At its strongest, extinction art shatters the reassuring illusion that losing an entire species is unthinkable. Surely, we tell ourselves, they must be protected somewhere—conserved, repopulated or cryogenically frozen? But Figures of Extinction drives home a harsher truth. A poignant leitmotif follows a little girl as she watches a bird disappear into the sky. “Is it gone forever?” she asks.
But this art isn’t just about mourning yesterday; it’s also about tomorrow. After the denial, anger, bargaining, depression, and acceptance comes a resistance. Extinction art not only memorializes the vanished, it also spotlights the endangered species—of which there are currently around 40,000 and counting—and serves as a rallying cry for action.

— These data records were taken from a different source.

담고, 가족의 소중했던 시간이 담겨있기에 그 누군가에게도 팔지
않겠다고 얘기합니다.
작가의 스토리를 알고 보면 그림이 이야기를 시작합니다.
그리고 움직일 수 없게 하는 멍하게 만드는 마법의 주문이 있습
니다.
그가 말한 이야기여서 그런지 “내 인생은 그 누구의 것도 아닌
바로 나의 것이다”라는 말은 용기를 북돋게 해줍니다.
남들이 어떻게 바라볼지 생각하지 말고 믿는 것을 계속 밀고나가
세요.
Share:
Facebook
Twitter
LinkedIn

Does it work? Rickard isn’t sure of the impact of her work. “Art can definitely help us begin to understand extinction,” she said. “Although time is something we humans struggle with, so we’re perhaps not fully getting just how much of a mess we’re making and how long it will take to recover.” Even so, she continues. “I keep going with this focus for my artwork not because I’m convinced it’s working, but because I feel a need to witness and record what we are doing to the planet.”
Molinari is more optimistic. “The message is there’s an emergency that needs to be attended to and that we can’t be nostalgic of the past, but rather we have to see new ways of saving biodiversity,” he said. Perhaps, artworks like Nature’s Manifesto and performances like Figures in Extinction can inspire us to choreograph new ways to protect endangered species—and to prevent a future without our most vital life forms.